The occupancy rates of the 5 properties in Australia were all above the Nationwide CBD Office occupancy rate, to which the CEO mentioned during the recent AGM was attributed to the locations of these office buildings (which are all near transportation nodes.)

‌Some of the properties also came with some common amenities including bicycle park, along with a shower area for staffs (which were not only favoured by the tenants, and at the same time, commanded higher rental rates.) This was on top of the buildings receiving ‘Green Certification’ (to which the CEO highlighted that tenants these days have this as one of their criteria for rental.)

United Kingdom:

  • 100.0% interest in The Minster Building in London (with its value down from the purchase price of S$666.0m to S$537.4m as at 31 December 2022)
  • 50.0% interest in Nova Properties (with its value down slightly from purchase price of S$772.6m to S$741.7m at 31 December 2022)

The drop in terms of the valuation of the 2 properties were mainly due to a weakening British Pounds against the Singapore Dollar.

‌Apart from that, both properties have a very strong occupancy rate of above 96.0%, higher than the Central London Office occupancy of 91.9%, as well as having a long WALE of 9.5 years – which can be attributed to the properties located in the heart of City of London, as well as near transportation nodes.

2. Good Diversification between Singapore and Overseas

‌As far as the REIT’s property investment goes, I like it that it is Singapore-focused, and at the same time, having investments in other countries for diversification of income.

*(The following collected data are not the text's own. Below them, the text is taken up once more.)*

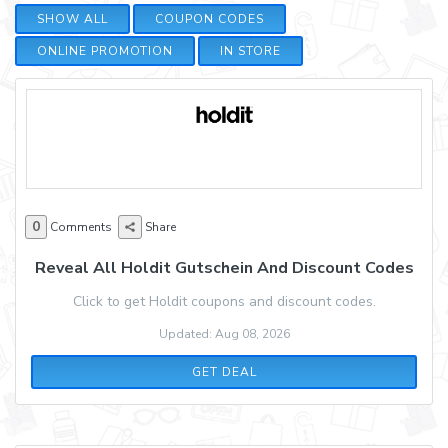
SHOW ALL
COUPON CODES
ONLINE PROMOTION
IN STORE
0
Comments
Share
Reveal All Holdit Gutschein And Discount Codes
Click to get Holdit coupons and discount codes.
Updated: Aug 08, 2026
GET DEAL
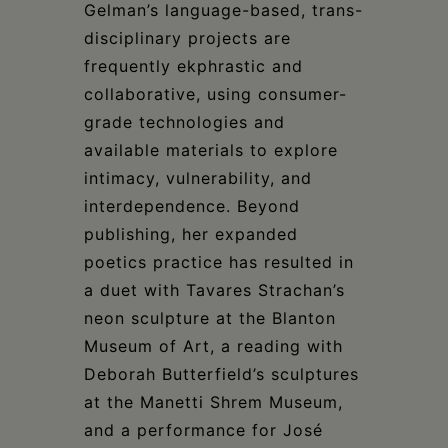
Gelman’s language-based, trans-
disciplinary projects are
frequently ekphrastic and
collaborative, using consumer-
grade technologies and
available materials to explore
intimacy, vulnerability, and
interdependence. Beyond
publishing, her expanded
poetics practice has resulted in
a duet with Tavares Strachan’s
neon sculpture at the Blanton
Museum of Art, a reading with
Deborah Butterfield’s sculptures
at the Manetti Shrem Museum,
and a performance for José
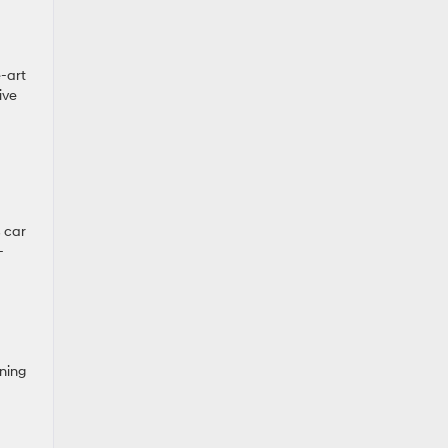
e-art
ive
s car
-
ning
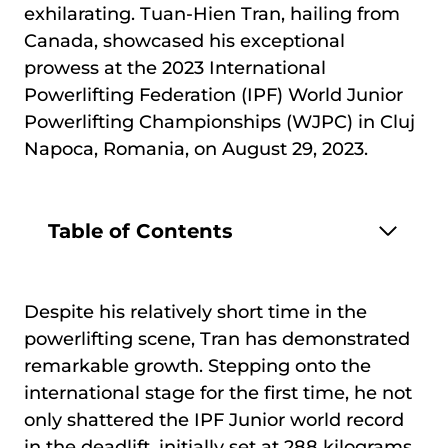
exhilarating. Tuan-Hien Tran, hailing from
Canada, showcased his exceptional
prowess at the 2023 International
Powerlifting Federation (IPF) World Junior
Powerlifting Championships (WJPC) in Cluj
Napoca, Romania, on August 29, 2023.
Table of Contents
Despite his relatively short time in the
powerlifting scene, Tran has demonstrated
remarkable growth. Stepping onto the
international stage for the first time, he not
only shattered the IPF Junior world record
in the deadlift, initially set at 288 kilograms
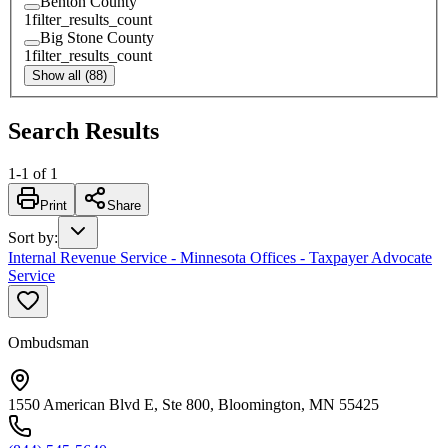
Benton County
1
filter_results_count
Big Stone County
1
filter_results_count
Show all (88)
Search Results
1
-
1
of
1
Print
Share
Sort by
:
Internal Revenue Service - Minnesota Offices - Taxpayer Advocate
Service
Ombudsman
1550 American Blvd E, Ste 800, Bloomington, MN 55425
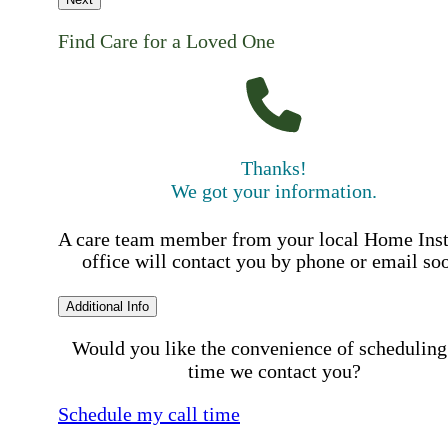
Find Care for a Loved One
Thanks!
We got your information.
A care team member from your local Home Ins
office will contact you by phone or email so
Additional Info
Would you like the convenience of scheduling
time we contact you?
Schedule my call time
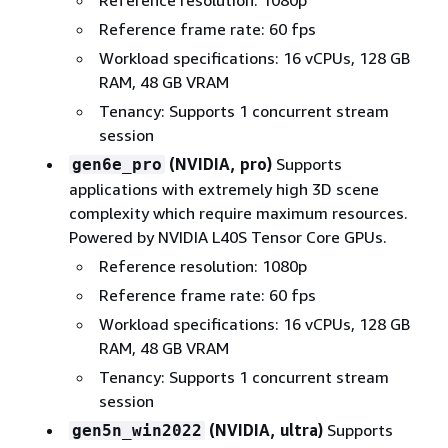
Reference frame rate: 60 fps
Workload specifications: 16 vCPUs, 128 GB
RAM, 48 GB VRAM
Tenancy: Supports 1 concurrent stream
session
(NVIDIA, pro)
Supports
gen6e_pro
applications with extremely high 3D scene
complexity which require maximum resources.
Powered by NVIDIA L40S Tensor Core GPUs.
Reference resolution: 1080p
Reference frame rate: 60 fps
Workload specifications: 16 vCPUs, 128 GB
RAM, 48 GB VRAM
Tenancy: Supports 1 concurrent stream
session
(NVIDIA, ultra)
Supports
gen5n_win2022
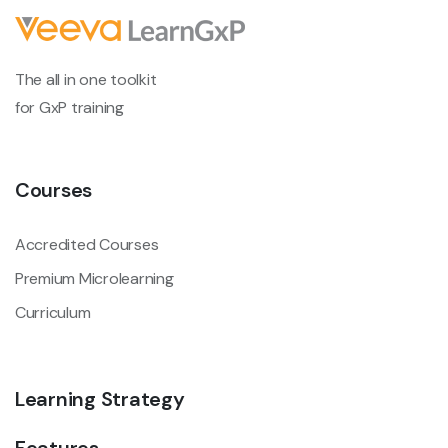
The all in one toolkit
for GxP training
Courses
Accredited Courses
Premium Microlearning
Curriculum
Learning Strategy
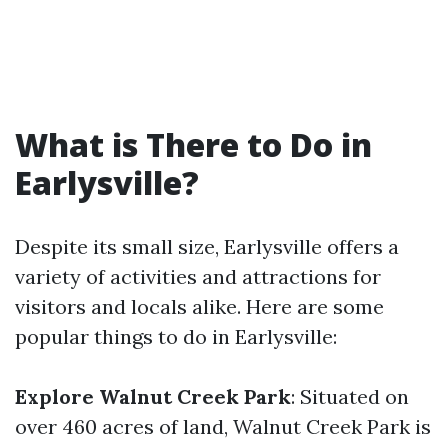
What is There to Do in
Earlysville?
Despite its small size, Earlysville offers a
variety of activities and attractions for
visitors and locals alike. Here are some
popular things to do in Earlysville:
Explore Walnut Creek Park
: Situated on
over 460 acres of land, Walnut Creek Park is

As at 31 December 2022, 74% of its assets under management is in Singapore, remaining 16% and 10% in Australia and the United Kingdom respectively.

‌The main reason is because, Singapore is such a small country. As such, the number of acquisition opportunities available is also very limited. On top of that, a huge majority of the commercial properties in Singapore are leasehold.

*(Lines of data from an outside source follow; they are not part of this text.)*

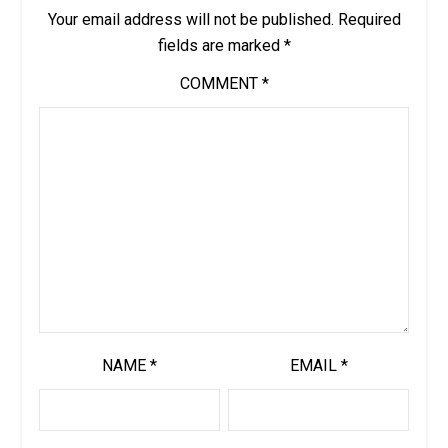
Your email address will not be published.
Required
fields are marked
*
COMMENT
*
NAME
*
EMAIL
*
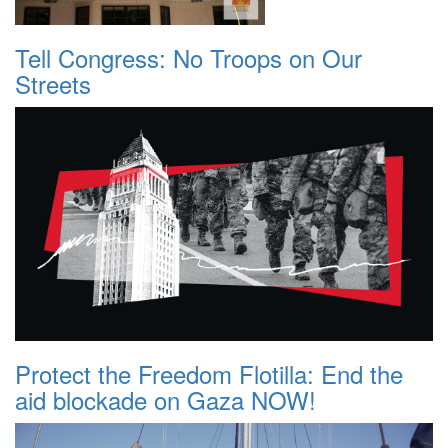
Tell Congress: No Troops on Our
Streets
Protect the Freedom Flotilla: End the
aid blockade on Gaza NOW!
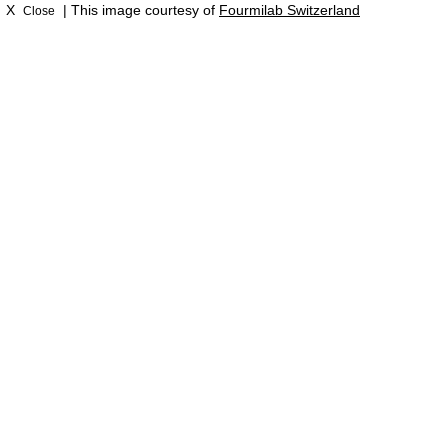
X
| This image courtesy of
Fourmilab Switzerland
Close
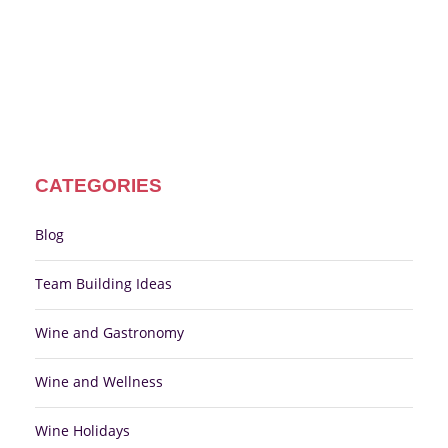
CATEGORIES
Blog
Team Building Ideas
Wine and Gastronomy
Wine and Wellness
Wine Holidays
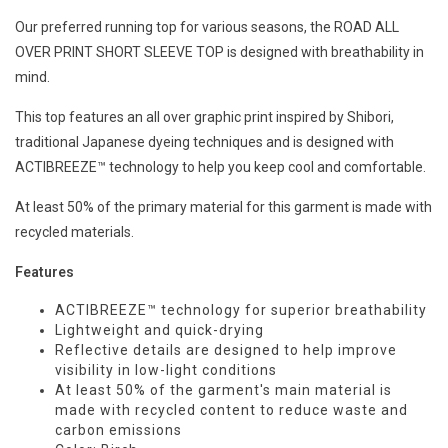
Our preferred running top for various seasons, the ROAD ALL
OVER PRINT SHORT SLEEVE TOP is designed with breathability in
mind.
This top features an all over graphic print inspired by Shibori,
traditional Japanese dyeing techniques and is designed with
ACTIBREEZE™ technology to help you keep cool and comfortable.
At least 50% of the primary material for this garment is made with
recycled materials.
Features
ACTIBREEZE™ technology for superior breathability
Lightweight and quick-drying
Reflective details are designed to help improve
visibility in low-light conditions
At least 50% of the garment's main material is
made with recycled content to reduce waste and
carbon emissions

‌This is unlike investing in overseas countries, where most are much bigger in terms of size compared to Singapore. Therefore, there are much more opportunities available for the REIT to expand its portfolio and in doing so, improve on its financial performance and returns to unitholders. Also, the overseas properties are mainly freehold, which are generally worth more compared to properties with leasehold titles.

3. Quarterly Distribution Payout Frequency

Last but not least, my preference is towards REITs that have a quarterly payout frequency – and Suntec REIT is one of the few Singapore-listed REITs that satisfies this criteria of mine.

Closing Thoughts

‌No doubt the REIT is faced with several headwinds, including higher finance costs (as a result of rising interest rates), negative impacts of foreign currencies against the Singapore Dollar, along with rising energy costs (limited impact as most of the costs are passed through to the tenants) – but these are problems faced by the entire REIT industry in general.

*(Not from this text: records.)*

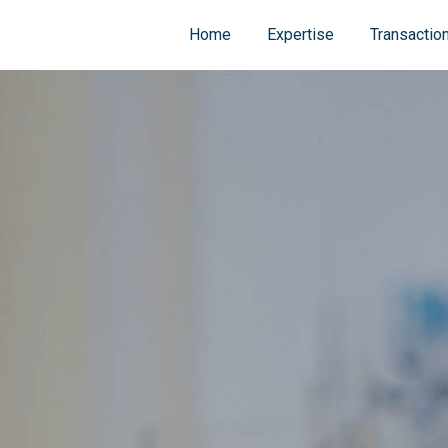
Home
Expertise
Transactio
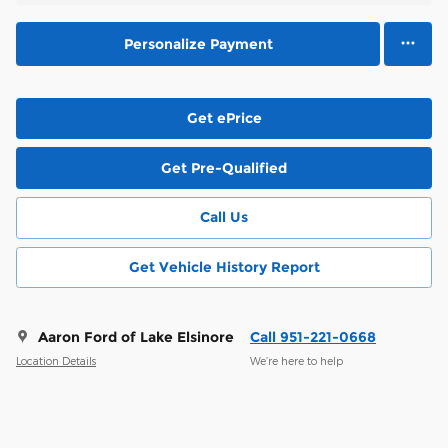
Personalize Payment
Get ePrice
Get Pre-Qualified
Call Us
Get Vehicle History Report
Aaron Ford of Lake Elsinore
Call 951-221-0668
Location Details
We’re here to help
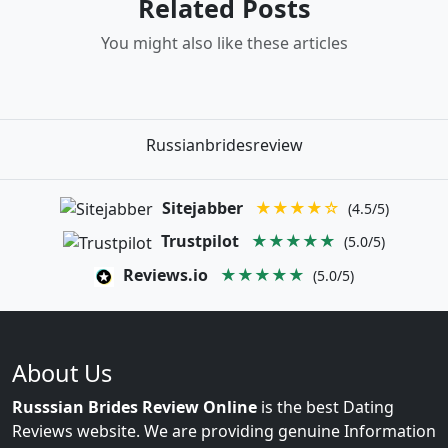
Related Posts
You might also like these articles
Russianbridesreview
Sitejabber
★★★★☆
(4.5/5)
Trustpilot
★★★★★
(5.0/5)
Reviews.io
★★★★★
(5.0/5)
About Us
Russsian Brides Review Online
is the best Dating
Reviews website. We are providing genuine Information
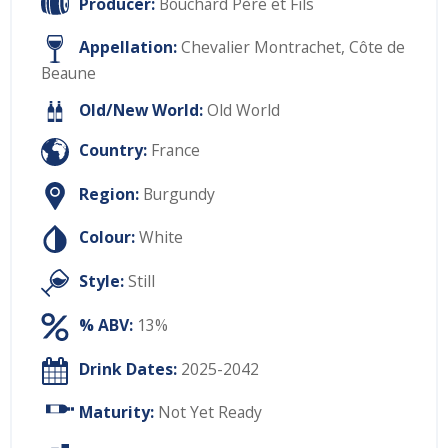
Producer:
Bouchard Père et Fils
Appellation:
Chevalier Montrachet, Côte de
Beaune
Old/New World:
Old World
Country:
France
Region:
Burgundy
Colour:
White
Style:
Still
% ABV:
13%
Drink Dates:
2025-2042
Maturity:
Not Yet Ready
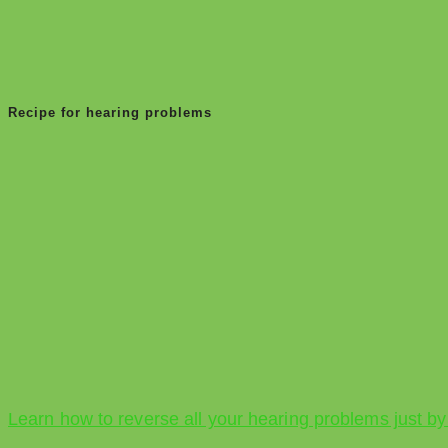
Recipe for hearing problems
Learn how to reverse all your hearing problems just by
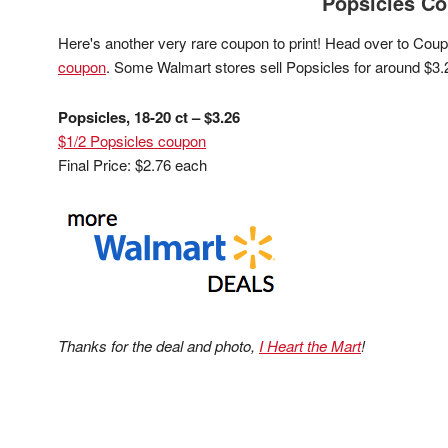
Popsicles C
Here's another very rare coupon to print! Head over to Cou
coupon
. Some Walmart stores sell Popsicles for around $3.
Popsicles, 18-20 ct – $3.26
$1/2 Popsicles coupon
Final Price: $2.76 each
Thanks for the deal and photo,
I Heart the Mart
!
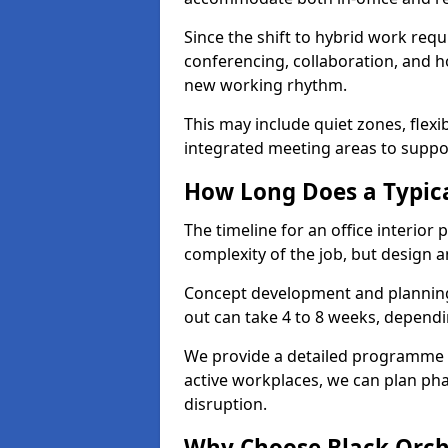
Since the shift to hybrid work requ
conferencing, collaboration, and h
new working rhythm.
This may include quiet zones, flexi
integrated meeting areas to supp
How Long Does a Typica
The timeline for an office interior
complexity of the job, but design a
Concept development and planning 
out can take 4 to 8 weeks, dependi
We provide a detailed programme o
active workplaces, we can plan ph
disruption.
Why Choose Black Orchid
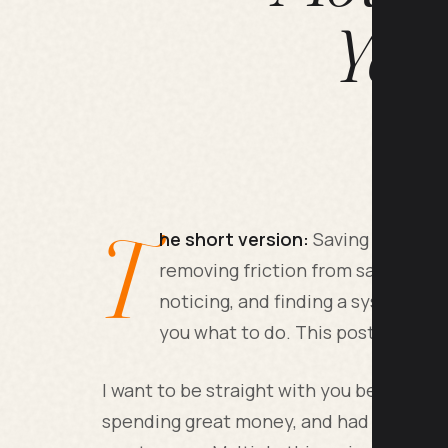
Year
T
he short version:
Saving money co
removing friction from saving, cu
noticing, and finding a system you
you what to do. This post tells yo
I want to be straight with you before we 
spending great money, and had absolutel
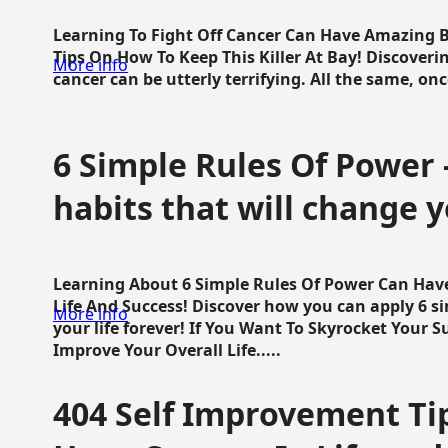
Learning To Fight Off Cancer Can Have Amazing Be
Tips On How To Keep This Killer At Bay! Discoveri
More info
cancer can be utterly terrifying. All the same, once 
6 Simple Rules Of Power 
habits that will change y
Learning About 6 Simple Rules Of Power Can Hav
Life And Success! Discover how you can apply 6 s
More info
your life forever! If You Want To Skyrocket Your 
Improve Your Overall Life.....
404 Self Improvement Tip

‌Looking beyond the headwinds, I remain confident of the REIT’s ability to grow its revenue due to the high quality of the properties in its portfolio (in that they are Grade A buildings, as well as being strategically located near transportation nodes), along with the fact that all of the REITs’ properties have achieved a high occupancy rate – which provides some stability in terms of revenue contribution.

‌With that, I have come to the end of my post today to explain the reasons for staying invested in the REIT, and I hope you’ve found the contents presented above useful.

Disclaimer: This post was written in partnership with Suntec REIT. At the time of writing, I am a unitholder of the Singapore-listed commercial REIT. Do take note that all the opinions expressed above are purely mine for educational purposes only. You should always do your own due diligence prior to making any investment decisions.